Immediately, Hamza picked up: “Abayat.”

“Greetings, Sergeant, this is Abu Ramiz speaking, the father of Ala Sirhan.”

“Morning of joy, ustaz.”

“Morning of light, my dear sir.”

“Did you pass a good night?”

“Fine, fine, may Allah be thanked.”

“May merciful Allah bless you.”

“Sergeant, I would like to talk to my son.”

“If Allah wills it, ustaz.”

“Yes, if Allah wills it. You told me it would be possible today.”

“If Allah wills it.”

Omar Yussef wasn’t sure if he had heard irritation or merely fatigue in the detective’s voice. “Where is he?”

“He’s at the Brooklyn Detention Complex.”

“He’s not at the police station?”

“It’s easier for us to keep them at the Detention Complex and bring them to the station for questioning when we need them.”

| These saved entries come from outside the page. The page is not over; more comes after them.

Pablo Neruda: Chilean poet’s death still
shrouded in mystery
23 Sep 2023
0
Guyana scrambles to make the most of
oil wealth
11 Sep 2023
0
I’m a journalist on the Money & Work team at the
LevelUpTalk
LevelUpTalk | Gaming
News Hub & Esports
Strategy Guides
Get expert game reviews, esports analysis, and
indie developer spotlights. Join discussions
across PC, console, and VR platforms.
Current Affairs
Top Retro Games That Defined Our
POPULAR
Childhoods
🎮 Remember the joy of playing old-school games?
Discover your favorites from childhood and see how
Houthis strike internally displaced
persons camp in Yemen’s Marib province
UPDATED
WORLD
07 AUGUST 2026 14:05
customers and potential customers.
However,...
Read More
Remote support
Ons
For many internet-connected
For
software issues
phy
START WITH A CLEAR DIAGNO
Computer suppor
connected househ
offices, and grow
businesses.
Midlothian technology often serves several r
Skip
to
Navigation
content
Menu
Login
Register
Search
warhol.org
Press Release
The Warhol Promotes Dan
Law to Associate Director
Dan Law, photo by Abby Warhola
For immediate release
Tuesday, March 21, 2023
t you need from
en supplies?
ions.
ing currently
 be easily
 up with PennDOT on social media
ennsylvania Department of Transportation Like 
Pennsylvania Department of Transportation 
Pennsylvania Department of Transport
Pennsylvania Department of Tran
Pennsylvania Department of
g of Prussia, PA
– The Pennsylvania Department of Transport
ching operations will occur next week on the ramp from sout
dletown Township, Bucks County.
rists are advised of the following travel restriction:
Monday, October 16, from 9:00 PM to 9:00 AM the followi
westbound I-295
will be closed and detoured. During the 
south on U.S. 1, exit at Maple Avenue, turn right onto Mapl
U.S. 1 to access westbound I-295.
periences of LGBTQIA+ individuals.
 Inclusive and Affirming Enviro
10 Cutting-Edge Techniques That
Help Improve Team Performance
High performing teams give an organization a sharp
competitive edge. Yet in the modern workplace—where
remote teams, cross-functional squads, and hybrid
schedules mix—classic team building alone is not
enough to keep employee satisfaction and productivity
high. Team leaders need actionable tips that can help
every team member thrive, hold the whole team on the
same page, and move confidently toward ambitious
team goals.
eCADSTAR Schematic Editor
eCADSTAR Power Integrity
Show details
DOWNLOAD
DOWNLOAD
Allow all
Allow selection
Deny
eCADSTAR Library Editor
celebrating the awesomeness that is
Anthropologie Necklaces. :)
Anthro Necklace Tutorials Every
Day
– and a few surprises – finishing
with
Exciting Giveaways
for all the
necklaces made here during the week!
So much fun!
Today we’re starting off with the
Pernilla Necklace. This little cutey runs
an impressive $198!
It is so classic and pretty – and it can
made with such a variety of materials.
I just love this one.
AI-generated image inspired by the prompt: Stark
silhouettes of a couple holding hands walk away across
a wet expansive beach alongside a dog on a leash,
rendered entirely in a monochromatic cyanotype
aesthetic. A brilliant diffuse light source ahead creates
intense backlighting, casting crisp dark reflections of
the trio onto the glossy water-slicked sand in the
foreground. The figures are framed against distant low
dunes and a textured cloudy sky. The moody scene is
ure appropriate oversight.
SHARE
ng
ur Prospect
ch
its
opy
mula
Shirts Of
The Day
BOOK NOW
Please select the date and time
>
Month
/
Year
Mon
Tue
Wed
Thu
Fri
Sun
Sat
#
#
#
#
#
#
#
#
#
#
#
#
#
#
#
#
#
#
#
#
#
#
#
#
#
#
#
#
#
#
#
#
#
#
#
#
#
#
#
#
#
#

Them. The criminals, Omar Yussef thought. The suspects, the guilty, the people who cut off heads. But my son? “Where is this Detention Complex?”

“Atlantic Avenue.”

“That’s in Little Palestine?”

“It’s not far away. You can visit your son for up to one hour, provided the lieutenant okays it.”

Omar Yussef spoke quietly. “Hamza, my son.”

“Yes, uncle.” The detective responded to the emotion in Omar Yussef’s voice.

“Has my boy been charged?”

“No. He was questioned through the night by myself and Lieutenant Raghavan.” Hamza sighed. “You understand that we need to work very intensively on a murder case. If we don’t have a suspect within forty-eight hours, it’s likely we might never have one.”